One of the questions I asked in my first post on this subject is why we can suspend disbelief for fiction. Oddly, I think it may be connected to how we process reality.
Philosophers have wrestled forever with the problem of solipsism. How do we know that our individual consciousness is not all there is, that everything we experience isn't just a figment of our imaginations? I think the odds are against it – if my consciousness is the only intelligence in the universe, how did that intelligence come into being? (Is it just you and me, God?) But there is no logical requirement that the universe consist of more than our own minds.
What makes solipsistic speculation possible is the fact that we do have to put the entire universe as we know it through our consciousness in order to be conscious of it. That doesn’t mean it’s not out there, but it does mean that what we see is our version of what’s out there, not really what is out there. I don’t mean to make too big a deal of the idiosyncratic nature of this translation. It’s not interesting to me, today anyway, whether you see “blue” differently from me. On many days we can agree that the sky is blue; we perceive such things similarly enough to do business, and that makes language and, therefore, civilization possible. So the differences can wait.
I recently ate at a restaurant where the menu stated “Substitutions are not allowed, but additions are welcome.” Adding is easier than substituting, and nowhere is that more so than in nature and, especially, evolution. I suspect that how we process reality differs from how a hamster or a fish or a puppy processes it only in added complexity. Thus, I think that our ability to process events is an extension of our ability to process things, that the machinery we use to see that an event is more than a series of random motions, or a process more than a series of random events, is really the same machinery that we use to determine that a chair is not a random assemblage of material.
Applying machinery powerful enough to construct narratives to figure out that a chair is a chair seems wasteful, so we probably do use neural shortcuts for such things, but those shortcuts seem to me to be derivatives, memories of the larger machine’s earlier workings. Nature creates machinery and derivative shortcuts rather than direct alternatives – additions, not substitutions – like Jack Nicholson’s famous order of toast in Five Easy Pieces. “Now, just hold the chicken.” (A case of “addition” by subtraction: Jack adds to the concept of a chicken sandwich the concept of absent chicken. In logical terms, adding mayo and removing chicken are analogous processes – amendments to the chicken sandwich template.)

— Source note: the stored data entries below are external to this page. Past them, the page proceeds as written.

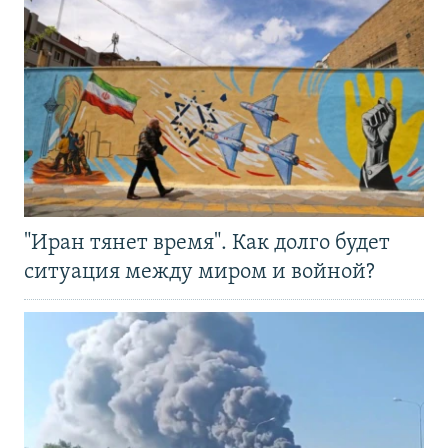
"Иран тянет время". Как долго будет
ситуация между миром и войной?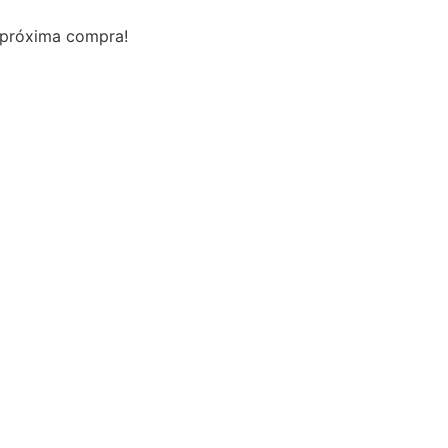
 próxima compra!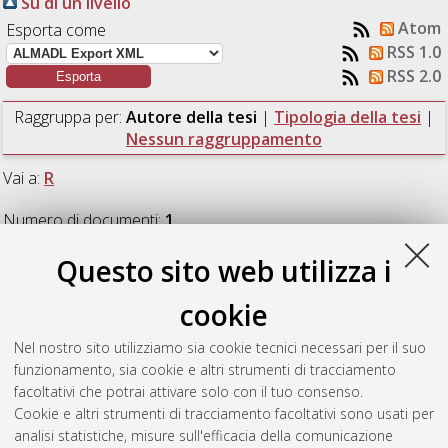
Su di un livello
Atom
Esporta come
RSS 1.0
RSS 2.0
Raggruppa per:
Autore della tesi
|
Tipologia della tesi
|
Nessun raggruppamento
Vai a:
R
Numero di documenti:
1
.
Questo sito web utilizza i
R
cookie
Radin, Beatrice
(2023)
Cambiamenti ecologici della
Nel nostro sito utilizziamo sia cookie tecnici necessari per il suo
macrofauna nella laguna di Goro.
[Laurea magistrale],
funzionamento, sia cookie e altri strumenti di tracciamento
Università di Bologna, Corso di Studio in
Analisi e gestione
facoltativi che potrai attivare solo con il tuo consenso.
dell'ambiente [LM-DM270] - Ravenna
, Documento full-text
Cookie e altri strumenti di tracciamento facoltativi sono usati per
non disponibile
analisi statistiche, misure sull'efficacia della comunicazione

How, though, do we know, for example, that a side order of toast is “like” a chicken sandwich without the chicken? To make that connection, we must be able to recognize patterns. There are lots of surfaces we can sit on besides chairs, and we know instantly that something is sufficiently “chair-like” either be called a chair or, at the very least to be sat upon. Categorization is about analogy – we make decisions based on our perception that something is like something else. Otherwise, how can we learn anything useful? Unless what we encounter strikes us as like something we have learned, how do education and experience help us cope?
If we are to be able to recognize things, we need to be able to recognize patterns, and if we can recognize things and patterns, we should be able to apply the same mental gear to recognize events and common narratives.

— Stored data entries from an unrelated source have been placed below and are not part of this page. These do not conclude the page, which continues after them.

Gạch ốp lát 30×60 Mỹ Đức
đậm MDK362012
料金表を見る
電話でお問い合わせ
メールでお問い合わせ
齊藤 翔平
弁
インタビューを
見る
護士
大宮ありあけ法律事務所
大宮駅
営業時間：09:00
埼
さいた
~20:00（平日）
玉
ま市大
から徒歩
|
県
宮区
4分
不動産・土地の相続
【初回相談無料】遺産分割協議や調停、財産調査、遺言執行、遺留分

Which brings us to fiction. Nature abhors excess capacity as much as she does a vacuum. If we can learn by analogy to events, why should we be limited to events that actually happened? (Assuming for the moment that history, as Napoleon said, isn’t just lies agreed upon.) Maybe there are fictions that, if we could internalize them – if we could make them equivalent in teaching power to actual experience – would teach us common lessons, especially the cautionary ones, that are useful to know.

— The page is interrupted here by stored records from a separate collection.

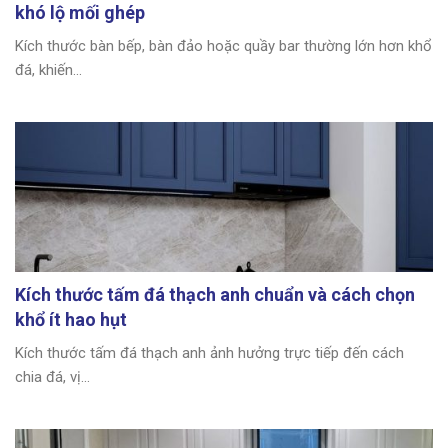
khó lộ mối ghép
Kích thước bàn bếp, bàn đảo hoặc quầy bar thường lớn hơn khổ
đá, khiến...
Kích thước tấm đá thạch anh chuẩn và cách chọn
khổ ít hao hụt
Kích thước tấm đá thạch anh ảnh hưởng trực tiếp đến cách
chia đá, vị...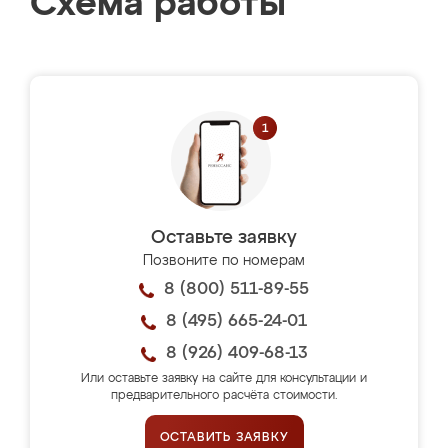
Схема работы
Оставьте заявку
Позвоните по номерам
8 (800) 511-89-55
8 (495) 665-24-01
8 (926) 409-68-13
Или оставьте заявку на сайте для консультации и
предварительного расчёта стоимости.
ОСТАВИТЬ ЗАЯВКУ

How, then, from an evolutionary standpoint, do we imbue fiction with the power to teach? Can we most profitably listen to a story, always aware that it’s just something some guy made up, something that didn’t really happen? Wouldn’t it be great, if, just while the story is being told, we could immerse ourselves in it as if it were really happening? Could any other posture elicit a greater dose of education from the story?
In other words, it seems to me that if we didn’t suspend our disbelief toward stories, we could not learn from them, at least not as well. We wouldn’t enjoy them as much, wouldn’t seek them out, tell them (to a bored audience), or, given the dull response, even bother to make them up. What I’m saying is that we have fiction precisely because we are willing to be a good audience for it, that is, to suspend our disbelief. And given the pedagogical power of stories, the idea that we could not come up with fiction as a way to deliver more of them just seems foolish. Of course, we have fiction, so, of course, we have learned to suspend our disbelief to accommodate it. Otherwise a race of story-tellers would have taken our natural selection lunch long ago.